Extracted entries -
++++++++++++++++++++
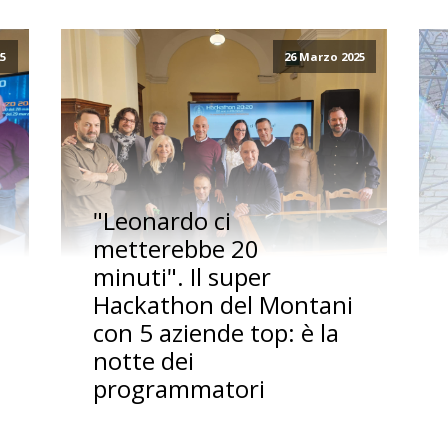
25
26 Marzo 2025
"Leonardo ci
metterebbe 20
minuti". Il super
Hackathon del Montani
con 5 aziende top: è la
notte dei
programmatori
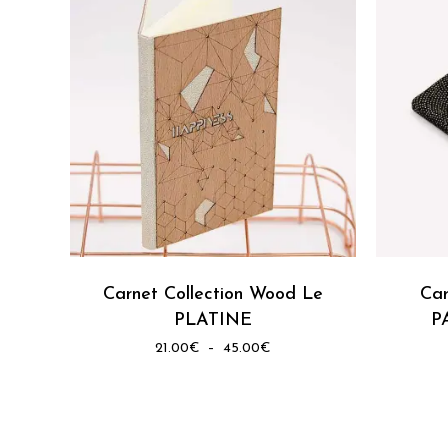
du
du
produit
produit
Ce
produit
a
plusieurs
Carnet Collection Wood Le
Car
variations.
PLATINE
P
Les
Plage
21.00
€
–
45.00
€
de
options
prix :
peuvent
21.00€
être
à
45.00€
choisies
++++++++++++++++++++
About this task - Leave out the pictures and print each record exactly as it stands.

Response to the exercise -
25
26 Marzo 2025
"Leonardo ci
metterebbe 20
minuti". Il super
Hackathon del Montani
con 5 aziende top: è la
notte dei
programmatori
du
du
produit
produit
Ce
produit
a
plusieurs
Carnet Collection Wood Le
Car
variations.
PLATINE
P
Les
Plage
21.00
€
–
45.00
€
de
options
prix :
peuvent
21.00€
être
à
45.00€
choisies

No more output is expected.